*Task details*: Copy out each line of the material in which the word "buffer" appears.

*Information provided*:
################
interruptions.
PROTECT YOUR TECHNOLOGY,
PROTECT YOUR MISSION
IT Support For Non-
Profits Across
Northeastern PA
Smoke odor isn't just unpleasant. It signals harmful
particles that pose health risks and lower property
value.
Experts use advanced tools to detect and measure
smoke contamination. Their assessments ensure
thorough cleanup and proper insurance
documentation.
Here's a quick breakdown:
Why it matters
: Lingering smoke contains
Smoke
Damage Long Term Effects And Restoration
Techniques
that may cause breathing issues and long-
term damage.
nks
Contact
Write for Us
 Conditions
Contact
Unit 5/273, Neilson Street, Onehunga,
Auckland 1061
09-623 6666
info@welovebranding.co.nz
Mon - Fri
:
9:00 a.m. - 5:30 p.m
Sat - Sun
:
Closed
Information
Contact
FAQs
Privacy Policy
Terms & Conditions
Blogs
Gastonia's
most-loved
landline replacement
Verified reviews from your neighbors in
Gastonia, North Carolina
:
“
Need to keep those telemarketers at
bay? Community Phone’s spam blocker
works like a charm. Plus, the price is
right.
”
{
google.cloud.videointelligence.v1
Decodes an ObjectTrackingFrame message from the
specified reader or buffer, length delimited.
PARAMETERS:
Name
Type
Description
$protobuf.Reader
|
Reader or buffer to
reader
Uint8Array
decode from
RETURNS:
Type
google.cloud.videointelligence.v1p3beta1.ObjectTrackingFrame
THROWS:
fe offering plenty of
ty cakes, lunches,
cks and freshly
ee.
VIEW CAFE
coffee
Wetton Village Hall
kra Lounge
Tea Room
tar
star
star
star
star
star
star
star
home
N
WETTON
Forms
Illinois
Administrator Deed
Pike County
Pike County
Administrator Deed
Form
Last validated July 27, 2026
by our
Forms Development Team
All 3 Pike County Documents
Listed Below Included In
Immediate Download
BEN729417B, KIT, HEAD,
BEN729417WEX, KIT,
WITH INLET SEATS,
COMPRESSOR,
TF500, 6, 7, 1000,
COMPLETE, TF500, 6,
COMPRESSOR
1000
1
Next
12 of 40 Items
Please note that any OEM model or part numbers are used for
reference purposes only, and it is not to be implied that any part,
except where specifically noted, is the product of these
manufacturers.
################
*Written response*:
specified reader or buffer, length delimited.
Reader or buffer to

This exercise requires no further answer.